I have a nonclustered index (called NCIDX1) on col1, col2 of a table. I included col3, col4, col5, col6 as included columns in this order.

If I run the following query:

select 
     col1,col2 
from 
     tbl1
where 
     col3 = something
and
     col4 = something
and
     col5 = something

Is it any different than running:

select 
     col3,col2 ,col4
from 
     tbl1
where 
     col1 = something
and
     col5 = something

?

What I am trying to say is, when we create a covering index like the above, and we change the order in which we are accessing data, will it still take advantage of this covering index?

Also, the order of equality columns (amongst themselves) and non equality columns (amongst themselves)… does it matter?

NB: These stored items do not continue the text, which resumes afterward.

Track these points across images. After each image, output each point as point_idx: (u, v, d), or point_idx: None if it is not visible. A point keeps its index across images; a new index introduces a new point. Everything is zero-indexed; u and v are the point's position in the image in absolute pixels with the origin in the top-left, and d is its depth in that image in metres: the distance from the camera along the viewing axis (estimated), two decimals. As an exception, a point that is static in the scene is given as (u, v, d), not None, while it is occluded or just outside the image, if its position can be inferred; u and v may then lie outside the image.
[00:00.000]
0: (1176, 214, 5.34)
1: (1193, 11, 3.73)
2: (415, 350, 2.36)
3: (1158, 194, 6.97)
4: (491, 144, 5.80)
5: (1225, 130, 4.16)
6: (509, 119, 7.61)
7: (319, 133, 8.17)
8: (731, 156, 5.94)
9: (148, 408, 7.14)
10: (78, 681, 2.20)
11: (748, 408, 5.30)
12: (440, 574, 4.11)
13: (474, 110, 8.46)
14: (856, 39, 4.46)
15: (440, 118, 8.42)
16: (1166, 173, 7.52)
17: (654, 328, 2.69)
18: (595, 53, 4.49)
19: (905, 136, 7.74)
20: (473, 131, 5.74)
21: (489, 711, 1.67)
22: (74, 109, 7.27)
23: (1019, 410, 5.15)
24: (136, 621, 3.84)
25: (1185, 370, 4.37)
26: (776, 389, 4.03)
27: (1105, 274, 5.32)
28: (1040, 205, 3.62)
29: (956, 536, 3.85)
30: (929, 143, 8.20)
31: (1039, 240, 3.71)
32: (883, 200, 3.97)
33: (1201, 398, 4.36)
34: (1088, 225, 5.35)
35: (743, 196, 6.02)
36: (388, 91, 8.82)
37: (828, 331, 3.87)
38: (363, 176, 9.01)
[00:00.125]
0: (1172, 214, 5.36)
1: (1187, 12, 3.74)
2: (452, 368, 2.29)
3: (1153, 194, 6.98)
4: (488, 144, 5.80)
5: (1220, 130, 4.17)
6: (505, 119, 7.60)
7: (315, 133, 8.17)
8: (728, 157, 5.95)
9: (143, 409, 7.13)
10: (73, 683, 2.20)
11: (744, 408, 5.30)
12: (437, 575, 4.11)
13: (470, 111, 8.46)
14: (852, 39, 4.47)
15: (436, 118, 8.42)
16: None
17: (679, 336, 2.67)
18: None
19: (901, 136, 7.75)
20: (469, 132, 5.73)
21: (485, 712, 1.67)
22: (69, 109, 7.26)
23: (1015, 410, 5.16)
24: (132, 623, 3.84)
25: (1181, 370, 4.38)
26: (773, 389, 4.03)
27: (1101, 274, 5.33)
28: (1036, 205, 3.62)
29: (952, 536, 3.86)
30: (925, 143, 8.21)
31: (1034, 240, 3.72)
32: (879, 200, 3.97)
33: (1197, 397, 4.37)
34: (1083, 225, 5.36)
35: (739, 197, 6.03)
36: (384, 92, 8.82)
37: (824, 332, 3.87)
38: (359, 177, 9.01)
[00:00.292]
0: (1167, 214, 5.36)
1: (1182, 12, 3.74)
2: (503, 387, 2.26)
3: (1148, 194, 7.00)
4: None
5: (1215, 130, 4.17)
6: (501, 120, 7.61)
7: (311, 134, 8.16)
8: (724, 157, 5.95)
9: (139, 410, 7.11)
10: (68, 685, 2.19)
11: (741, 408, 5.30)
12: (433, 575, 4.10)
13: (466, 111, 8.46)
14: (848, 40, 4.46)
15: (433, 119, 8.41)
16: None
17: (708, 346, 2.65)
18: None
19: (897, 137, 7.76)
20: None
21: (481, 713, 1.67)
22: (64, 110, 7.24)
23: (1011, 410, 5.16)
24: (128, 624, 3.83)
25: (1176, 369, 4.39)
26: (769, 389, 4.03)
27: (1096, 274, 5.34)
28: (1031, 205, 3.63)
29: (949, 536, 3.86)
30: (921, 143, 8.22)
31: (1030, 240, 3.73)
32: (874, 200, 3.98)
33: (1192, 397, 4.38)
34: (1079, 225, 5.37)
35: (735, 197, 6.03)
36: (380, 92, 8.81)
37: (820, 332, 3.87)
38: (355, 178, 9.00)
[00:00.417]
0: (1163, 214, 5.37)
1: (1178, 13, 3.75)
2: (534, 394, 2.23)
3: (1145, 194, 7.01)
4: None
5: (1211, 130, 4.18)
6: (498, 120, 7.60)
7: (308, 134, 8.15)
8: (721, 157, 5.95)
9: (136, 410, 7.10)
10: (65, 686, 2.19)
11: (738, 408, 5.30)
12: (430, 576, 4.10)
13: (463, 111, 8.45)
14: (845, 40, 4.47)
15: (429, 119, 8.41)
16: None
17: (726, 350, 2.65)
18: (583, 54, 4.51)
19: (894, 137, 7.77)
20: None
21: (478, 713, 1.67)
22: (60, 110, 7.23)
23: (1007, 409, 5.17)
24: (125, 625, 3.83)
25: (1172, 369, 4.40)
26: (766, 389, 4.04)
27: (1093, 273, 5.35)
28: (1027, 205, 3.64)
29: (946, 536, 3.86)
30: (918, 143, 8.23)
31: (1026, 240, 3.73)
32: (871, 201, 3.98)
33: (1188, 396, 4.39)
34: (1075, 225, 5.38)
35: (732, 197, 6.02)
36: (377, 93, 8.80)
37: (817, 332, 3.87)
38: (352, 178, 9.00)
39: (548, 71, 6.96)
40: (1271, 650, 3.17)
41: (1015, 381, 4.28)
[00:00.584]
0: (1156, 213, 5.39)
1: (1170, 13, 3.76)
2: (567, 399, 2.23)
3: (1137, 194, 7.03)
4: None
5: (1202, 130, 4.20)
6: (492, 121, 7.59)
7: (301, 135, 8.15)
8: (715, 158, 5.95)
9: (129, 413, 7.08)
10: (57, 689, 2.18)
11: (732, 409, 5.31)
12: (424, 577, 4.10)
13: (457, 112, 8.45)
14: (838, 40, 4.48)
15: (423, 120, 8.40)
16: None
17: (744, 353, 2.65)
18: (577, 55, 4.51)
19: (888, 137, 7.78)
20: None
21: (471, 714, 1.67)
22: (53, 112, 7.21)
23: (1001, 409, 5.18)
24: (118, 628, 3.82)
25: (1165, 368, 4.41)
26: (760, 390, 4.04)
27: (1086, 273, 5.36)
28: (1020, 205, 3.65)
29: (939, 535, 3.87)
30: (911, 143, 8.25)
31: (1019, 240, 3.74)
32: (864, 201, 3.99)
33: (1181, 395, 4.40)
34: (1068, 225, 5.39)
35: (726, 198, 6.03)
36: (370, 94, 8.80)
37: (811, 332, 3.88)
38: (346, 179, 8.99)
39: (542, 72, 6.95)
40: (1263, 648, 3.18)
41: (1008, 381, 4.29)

Like where equalitycol2='' and equalitycol1=''.

Best Answer

Generally, an index should be on

(equalitycol1, equalitycol2, ..., nonequalitycol1, , nonequalitycol2, ...)
INCLUDE
(outputonlycol1, outputonlycol2, ...)

Simply (ignoring ranges) this breaks down into

  • equalitycol: WHERE equalitycol = something. Most selective first. SARGable. Seeks.
  • nonequalitycol: WHERE nonequalitycol <> something. Residual filters
  • outputonlycol: SELECT outputonlycol. No filtering or ordering

ORDER BY and GROUP BY columns will be equality or non-equality columns.

In this case...

Query 1 doesn't match the index at all, really, so most likely won't use the index. However, the optimiser may decide it's cheaper to use the index then use other table access such as a table scan or a RID/bookmark lookup.

For query 2, the optimiser may decide to use the index because col1 would be an equality match. And then use the unsorted col5 from the INCLUDE. YMMV, but there is a higher chance.

For the WHERE clause order, no: the optimiser works it out. Two indexes (col1, col2) and (col2, col1) are different though. Note (col1, col2) will be contained by (col1, col2, col3, col4) though so the first isn't needed.